The dramatic increases in incarceration rates in the United States are influenced by a number of additional factors.
There is a drastic disparity when comparing the race of inmates to the general population in the United States. There are 69.13 percent Whites, 12.32 percent Blacks, and 12.55 percent Hispanic but the inmate population is 34.72 percent White, 43.91 percent Black and 18.26 percent Hispanics. We believe this significant disparity is attributed to racism.
Education and Race
There is a drastic difference in incarceration rates of black high school dropouts as compared to other races, which points to racial bias, as this difference is not explained solely by larger number of crimes being committed by blacks than other races.
The war on drugs
Non-violent drug offenders make up 25 percent of the incarcerated population (up from less than 10 percent in 1980). While in Europe, drug offenders may be sent to outpatient clinics, in the United States, enormous sums are spent waging war on drugs and incarceration.
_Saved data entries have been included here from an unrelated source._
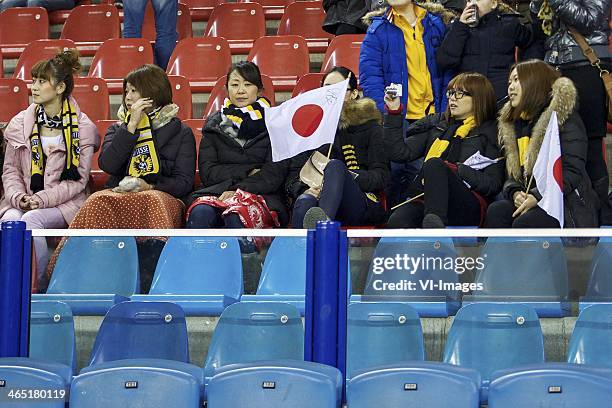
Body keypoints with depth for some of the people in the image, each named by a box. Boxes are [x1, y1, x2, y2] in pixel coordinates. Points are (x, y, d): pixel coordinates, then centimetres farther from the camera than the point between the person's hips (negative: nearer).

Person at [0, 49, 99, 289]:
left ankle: (40, 286, -21)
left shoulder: (82, 128, 0)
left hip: (64, 203, -3)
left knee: (31, 220, -34)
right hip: (22, 200, 3)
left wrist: (44, 199, -15)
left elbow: (77, 180, -3)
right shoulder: (20, 123, 11)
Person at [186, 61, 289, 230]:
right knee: (200, 212, -34)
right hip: (217, 192, 2)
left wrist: (240, 190, -12)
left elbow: (274, 174, 1)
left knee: (236, 217, -38)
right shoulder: (214, 123, 18)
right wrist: (248, 172, -3)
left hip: (261, 195, -2)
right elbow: (207, 171, 9)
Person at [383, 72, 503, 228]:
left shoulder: (490, 133, 12)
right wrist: (394, 113, 9)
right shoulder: (436, 124, 25)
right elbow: (400, 153, 17)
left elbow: (494, 185, 2)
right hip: (426, 200, 4)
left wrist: (457, 170, -9)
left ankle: (434, 221, -56)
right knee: (397, 222, -31)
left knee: (434, 164, -35)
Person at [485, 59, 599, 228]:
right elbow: (513, 175, 15)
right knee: (496, 211, -24)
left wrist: (537, 197, -24)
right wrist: (515, 193, -9)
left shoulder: (565, 117, -3)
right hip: (528, 201, 6)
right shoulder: (515, 123, 19)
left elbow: (573, 171, -13)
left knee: (524, 223, -33)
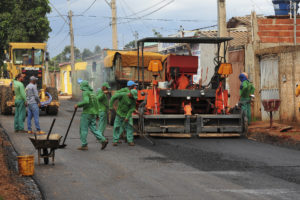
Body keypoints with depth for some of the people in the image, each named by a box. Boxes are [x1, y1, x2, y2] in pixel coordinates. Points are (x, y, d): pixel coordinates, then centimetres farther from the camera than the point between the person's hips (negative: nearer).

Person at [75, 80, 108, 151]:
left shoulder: (85, 93, -10)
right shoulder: (92, 93, 16)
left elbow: (86, 101, -27)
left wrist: (78, 105, -17)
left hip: (86, 113, -8)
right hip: (93, 114, 8)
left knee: (83, 129, 1)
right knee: (94, 129, 8)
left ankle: (84, 145, 1)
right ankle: (103, 140, -7)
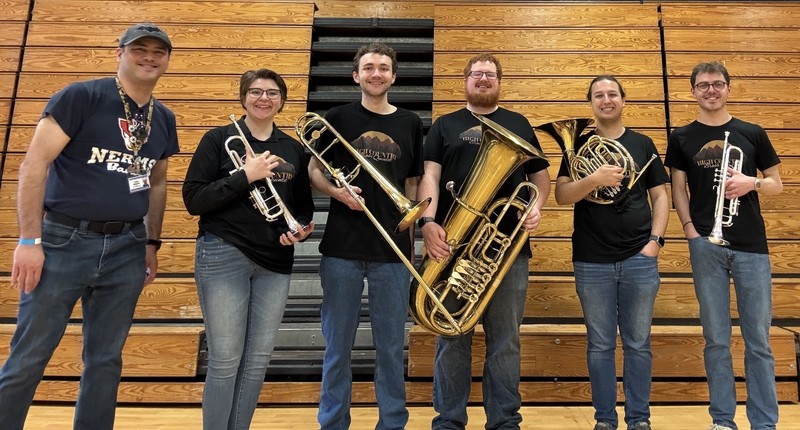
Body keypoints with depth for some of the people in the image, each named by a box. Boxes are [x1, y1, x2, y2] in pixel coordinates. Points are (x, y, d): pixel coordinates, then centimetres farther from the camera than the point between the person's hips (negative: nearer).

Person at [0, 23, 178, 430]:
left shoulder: (164, 120, 10)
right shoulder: (81, 96, -7)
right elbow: (34, 163, -10)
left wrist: (151, 244, 15)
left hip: (126, 249, 5)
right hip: (63, 241, -4)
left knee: (105, 360, 12)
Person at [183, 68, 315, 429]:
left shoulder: (293, 148, 10)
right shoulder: (219, 139, -1)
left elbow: (304, 205, 16)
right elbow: (193, 200, -9)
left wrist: (301, 228, -5)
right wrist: (245, 176, -18)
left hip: (275, 263, 4)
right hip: (224, 257, -3)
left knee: (258, 361, 9)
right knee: (225, 361, 1)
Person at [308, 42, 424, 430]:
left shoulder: (410, 123, 9)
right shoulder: (337, 118, 5)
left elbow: (412, 184, 12)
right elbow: (314, 170, 7)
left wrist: (409, 232, 6)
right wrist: (336, 191, -13)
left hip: (393, 250, 1)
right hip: (341, 248, -1)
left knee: (391, 346, 9)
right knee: (337, 344, 9)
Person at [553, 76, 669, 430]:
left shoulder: (643, 144, 9)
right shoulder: (579, 145, 5)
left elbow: (660, 195, 9)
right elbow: (561, 195, -6)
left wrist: (656, 239, -4)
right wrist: (594, 179, -22)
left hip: (639, 259, 1)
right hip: (591, 262, -1)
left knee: (638, 344, 8)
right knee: (600, 345, 8)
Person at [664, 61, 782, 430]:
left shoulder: (753, 134, 9)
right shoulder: (681, 137, 8)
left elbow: (776, 184, 12)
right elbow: (678, 188, 6)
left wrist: (752, 182, -10)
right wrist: (689, 229, -7)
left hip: (751, 246, 1)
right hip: (706, 245, 0)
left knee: (758, 340, 5)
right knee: (716, 339, 5)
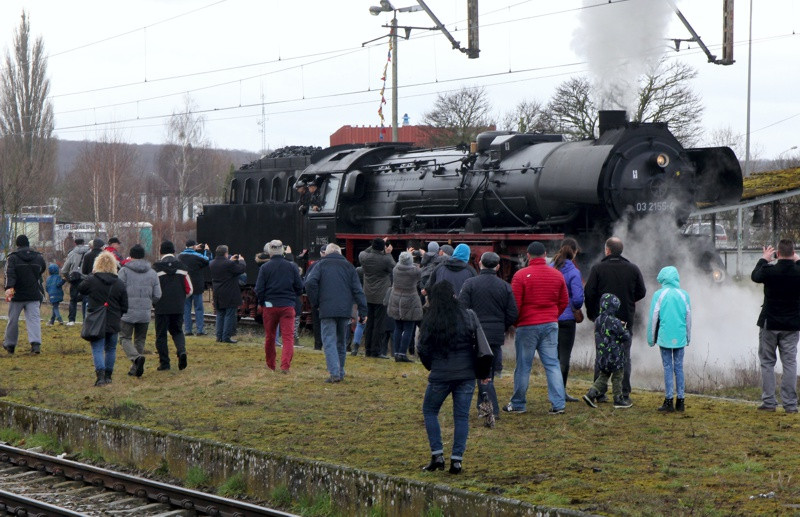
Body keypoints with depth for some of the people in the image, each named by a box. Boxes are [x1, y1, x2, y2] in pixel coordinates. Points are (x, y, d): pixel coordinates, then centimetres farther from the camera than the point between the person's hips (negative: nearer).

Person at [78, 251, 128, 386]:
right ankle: (108, 376, 22)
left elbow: (80, 289, 12)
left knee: (97, 349, -2)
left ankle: (100, 375, -18)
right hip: (113, 323, 3)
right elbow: (125, 307, 4)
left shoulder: (91, 280, -9)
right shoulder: (119, 284, 0)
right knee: (111, 349, 17)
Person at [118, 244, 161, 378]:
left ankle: (136, 357, -21)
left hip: (128, 312, -4)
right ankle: (135, 369, 15)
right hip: (145, 314, 4)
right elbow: (157, 295, 5)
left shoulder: (124, 270, -7)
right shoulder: (152, 273, 5)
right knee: (140, 340, 15)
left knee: (125, 338, 5)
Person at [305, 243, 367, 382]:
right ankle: (340, 373, 19)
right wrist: (363, 312, 7)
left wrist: (315, 302, 1)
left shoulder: (321, 264, 7)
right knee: (341, 342, 15)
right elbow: (358, 290, 8)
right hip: (345, 310, 3)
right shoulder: (348, 266, 14)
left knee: (329, 342, -4)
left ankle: (334, 373, -17)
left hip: (327, 310, -3)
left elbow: (310, 282, -10)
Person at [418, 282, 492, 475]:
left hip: (441, 375, -2)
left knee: (430, 411, 15)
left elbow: (423, 350, -3)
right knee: (461, 416, 8)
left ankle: (437, 455, 6)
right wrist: (482, 373, 12)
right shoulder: (468, 316, 0)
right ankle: (457, 460, 3)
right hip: (467, 374, 2)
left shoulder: (430, 321, -5)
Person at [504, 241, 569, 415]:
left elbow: (514, 304, -8)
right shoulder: (557, 275, 4)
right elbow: (564, 302, 11)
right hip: (550, 325, 3)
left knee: (523, 366, 5)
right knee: (552, 364, 5)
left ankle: (518, 404, 13)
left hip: (527, 326, -3)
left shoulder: (521, 275, -9)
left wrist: (516, 322, 8)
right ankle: (558, 404, 0)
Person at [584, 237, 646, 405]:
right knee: (624, 356, 9)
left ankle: (599, 393, 6)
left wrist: (591, 313, 5)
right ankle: (624, 394, 6)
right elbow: (642, 292, 5)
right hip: (626, 319, 2)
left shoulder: (597, 268, -8)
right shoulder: (633, 269, 0)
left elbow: (589, 293, -10)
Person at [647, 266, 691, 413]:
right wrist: (688, 337, 23)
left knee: (668, 367, 1)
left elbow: (653, 317, -1)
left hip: (664, 337, -2)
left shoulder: (659, 295, -4)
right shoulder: (684, 295, 4)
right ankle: (680, 401, 9)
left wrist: (651, 338, 9)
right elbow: (688, 318, 12)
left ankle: (669, 401, 0)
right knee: (679, 367, 8)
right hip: (680, 337, 2)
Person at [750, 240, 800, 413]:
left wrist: (763, 259, 23)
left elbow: (754, 276, 9)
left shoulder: (769, 271, -13)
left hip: (769, 323, -1)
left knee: (767, 362, 8)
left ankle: (768, 402, 6)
There is a disconnect between the intended results of our politicians and the actual results that the taxpayers are paying.
Types of crimes
According to the Center of Economic Policy Research (CEPR), only 8.5 percent of federal prison inmates have committed violent offenses, meaning that 91.5 percent of federal inmates committed non-violent crimes. 61.8 percent of all inmates (including jail, state prison, and federal prison) committed non-violent offenses. Since 1960, violent and property crimes have stayed relatively constant, yet incarceration rates have risen almost 450 percent. This rise in incarceration does not seem to be explained by the incident of crime rate. It follows that the impact of incarceration on crime rates is small. On the other hand, monetary cost to government budgets and social costs to prisoners, their families and their communities must weigh against incarceration...
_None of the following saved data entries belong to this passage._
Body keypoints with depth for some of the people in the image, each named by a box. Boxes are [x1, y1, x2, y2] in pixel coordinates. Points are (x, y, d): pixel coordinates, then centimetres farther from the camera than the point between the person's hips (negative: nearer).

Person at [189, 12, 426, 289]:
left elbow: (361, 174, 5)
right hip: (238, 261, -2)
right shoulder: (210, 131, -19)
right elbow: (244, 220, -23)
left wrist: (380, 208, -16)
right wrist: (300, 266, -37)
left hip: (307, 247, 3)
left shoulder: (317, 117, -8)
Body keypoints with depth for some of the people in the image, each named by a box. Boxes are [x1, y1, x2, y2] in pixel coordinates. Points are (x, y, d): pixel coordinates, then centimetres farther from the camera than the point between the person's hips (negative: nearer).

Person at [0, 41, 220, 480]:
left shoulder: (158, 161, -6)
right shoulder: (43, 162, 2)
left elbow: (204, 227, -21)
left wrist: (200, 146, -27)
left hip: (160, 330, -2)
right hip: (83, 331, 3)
In 2008, federal, state and local governments spend nearly $75 billion on corrections (mostly incarcerations). With so much of this money being allocated to non-violent offenses and the war on drugs, there have been significant budget cuts on education. Since these massive expenditures are not efficient for society, it would be much more beneficial to allocate some of this fund on education, which would entice the high-school dropouts to stay in school and pursue an education to make an honest living, as opposed to fall into a life of crime. Moreover, it is very expensive to build and maintain all of the new prison and jails that have been needed with such rises in incarceration rates... There are also other economically inefficient legal practices regarding cost. For instance, the lifetime per prisoner cost is estimated at 1.2 million, while instituting the death penalty cost at least 2-3 times more due to legal fees and appeals that vary per state.
In the Netherlands non-custodial sentencing has grown. Concurrently, prison and crime rates have both been falling. Britain has proposed replacing jail for lesser offenders with community work, fines and rehab. New York has adopted similar practices and cut its incarceration rate by 15 percent from 1997 to 2007, while reducing crime by 40 percent.
In conclusion, the incarceration approach has failed. It is very costly, unfair and ineffective. U.S. jails are overcrowded. By reallocating budgets to improving living conditions and education, crime rates will fall -- so will the stigma of U.S. incarceration and prosperity will rise.
Nake M. Kamrany is a Professor of Economics at the University of Southern California.
Ryan J. Boyd is a Research Assistant in Economics at the University of Southern California and a member of Global Income Convergence Group (GIC-G) in Los Angeles.